Your task - Reproduce, word for word, the critique of Marx's Beethoven biography given below.

Document excerpt -
■ ■ ■ ■ ■ ■ ■
We find it also somewhat remarkable that Marx thinks it necessary to give his own notions of musical form to the extent of nineteen pages, (Vol. I. pp. 79 et seq.,) preparatory to his discussion of the greater works of the master, and yet is able to condense the history of Beethoven's first twenty-two years—the period, in our view, the most important in making him what he was—in sixteen! We have not space to follow this out farther, and only add, that, were this work a mere catch-penny affair by an unknown writer, we should suspect him of "drawing out the thread of his verbosity" on topics where materials are plenty and talk is easy, in preference to the labor of original research on points less known.

In reading the work carefully, two points strike us in relation to his printed authorities: first, that the list of those quoted by Lenz in his "Catalogue" and "Leben des Meisters" comprises nearly all those cited by Marx; the principal additions being the works of Lenz, Oulibichef, and A. B. Marx,—the latter of which he exhibits great skill in finding and making opportunities to advertise;—and secondly, that, where the Russian writer, through haste, carelessness, or the want of means to verify facts and correct errors, falls into mistakes, the Berlin Professor generally agrees with him. As it is impossible to suppose that a gentleman who for nearly thirty years "writes himself, in any bill, warrant, quittance, or obligation," Extraordinary Professor of a great German University, should simply adopt the labors of an obscure Russian writer without acknowledgment, we can only suppose these resemblances to be coincidences. These coincidences are, nevertheless, so numerous, that we may say in general, what Lenz knew of the history of the man Beethoven and his works is known to Marx,—what was unknown to the former is equally unknown to the latter. Marx, however, occasionally quotes passages from Schindler, Wegeler, and Ries at length, to which Lenz only gives references. We will note a few of the coincidences between the two writers.
■ ■ ■ ■ ■ ■ ■
Material supplied -
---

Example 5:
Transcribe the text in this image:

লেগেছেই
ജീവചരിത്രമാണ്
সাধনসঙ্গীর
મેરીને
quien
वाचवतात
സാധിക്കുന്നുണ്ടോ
■ ■ ■ ■ ■ ■ ■
Output -
We find it also somewhat remarkable that Marx thinks it necessary to give his own notions of musical form to the extent of nineteen pages, (Vol. I. pp. 79 et seq.,) preparatory to his discussion of the greater works of the master, and yet is able to condense the history of Beethoven's first twenty-two years—the period, in our view, the most important in making him what he was—in sixteen! We have not space to follow this out farther, and only add, that, were this work a mere catch-penny affair by an unknown writer, we should suspect him of "drawing out the thread of his verbosity" on topics where materials are plenty and talk is easy, in preference to the labor of original research on points less known.

In reading the work carefully, two points strike us in relation to his printed authorities: first, that the list of those quoted by Lenz in his "Catalogue" and "Leben des Meisters" comprises nearly all those cited by Marx; the principal additions being the works of Lenz, Oulibichef, and A. B. Marx,—the latter of which he exhibits great skill in finding and making opportunities to advertise;—and secondly, that, where the Russian writer, through haste, carelessness, or the want of means to verify facts and correct errors, falls into mistakes, the Berlin Professor generally agrees with him. As it is impossible to suppose that a gentleman who for nearly thirty years "writes himself, in any bill, warrant, quittance, or obligation," Extraordinary Professor of a great German University, should simply adopt the labors of an obscure Russian writer without acknowledgment, we can only suppose these resemblances to be coincidences. These coincidences are, nevertheless, so numerous, that we may say in general, what Lenz knew of the history of the man Beethoven and his works is known to Marx,—what was unknown to the former is equally unknown to the latter. Marx, however, occasionally quotes passages from Schindler, Wegeler, and Ries at length, to which Lenz only gives references. We will note a few of the coincidences between the two writers.